This leads to Castelmerlino, another grangia that, although rather more modest, has a small church in open brickwork dedicated to San Pietro: it has an unusual octagonal shape and was built by the architect Carlo Antonio Castelli in just one year, between 1724 and 1725. This plan is comparable to that of the nearby Shrine of the Madonna delle Vigne, now somewhat run down.
Lastly, Darola is the grangia with the largest area given over to paddy fields and is arranged in a sprawling closed court style. The entrance tower is well conserved with its carriage entrance and the postern that, originally, had a drawbridge and a footbridge, always down for pedestrians. The 18th century Church of San Giacomo, also made by Castelli, holds an ancient icon of the Virgin Mary and a very lovely Nativity Scene by the Dominican Luigi Francesco Savoia, a painter of the second half of the last century who left many of his works to the Church of San Domenico in Torino.

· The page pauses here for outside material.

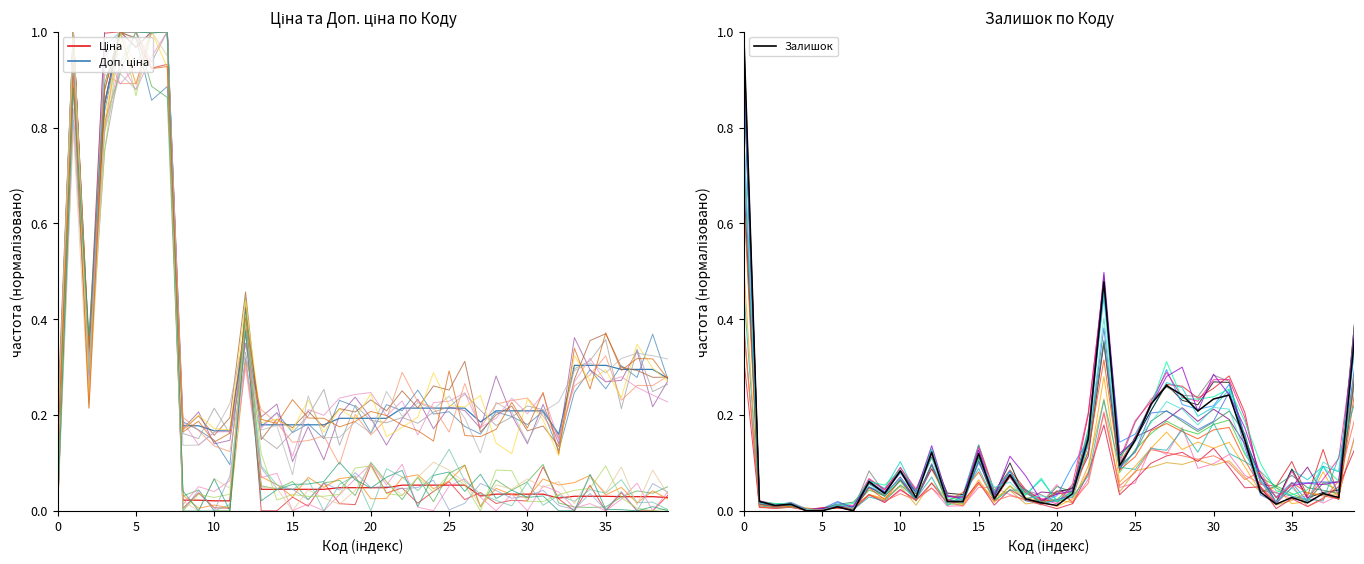

Rank the series by their average value, from highest to lowest.

Доп. ціна, Ціна, Залишок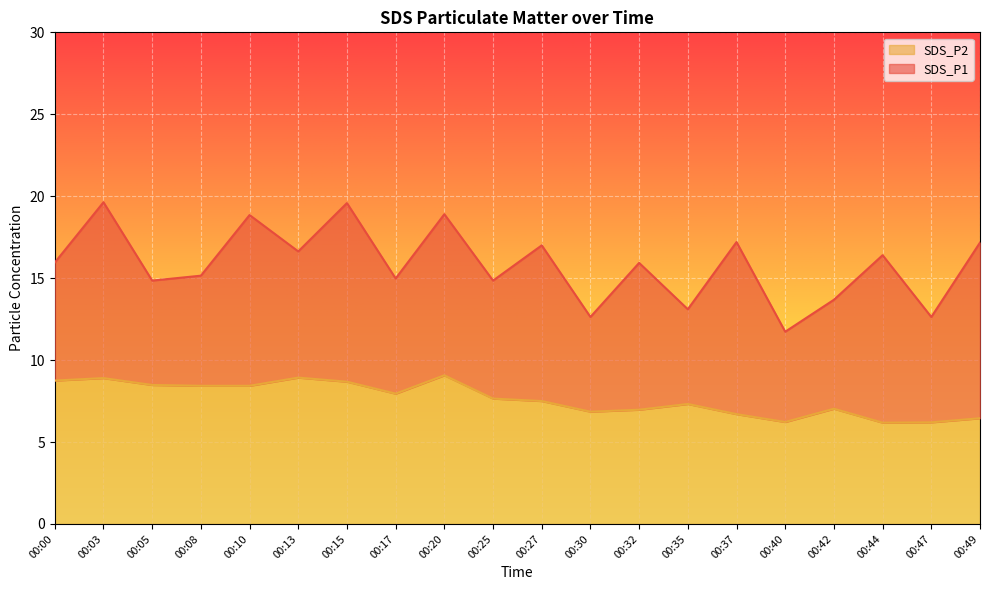

What is the total value across all series at 00:15?

19.6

A brief deviation from the main itinerary leads to the Abbey of Lucedio: in 1123, on uncultivated land, some Cistercian monks settled here from the French abbey of La Ferté and it is assumed that the name is derived from lucus dei i.e. "sacred forest". The monks made the land fertile and productive by clearing and tilling it and exploiting the abundant water for growing rice. From this abbey grangia came a further eight: Darola, Castelmerlino, Leri, Montarucco, Montarolo, Ramezzana, Pobietto and Montonero. The abbey complex of the 12th century can still be glimpsed in various buildings, but the most significant ones are the Chapter House and the Bell Tower with a quadrangular base from which emerge four octagonal sections edged by string courses with blind arcades. The original Abbey, dedicated to Santa Maria di Lucedio, was rebuilt in 1766 and, since 1787, was called Santissima Vergine Assunta. What is known as the Church del Popolo (1741), available to laymen and farmers, is still awaiting restoration.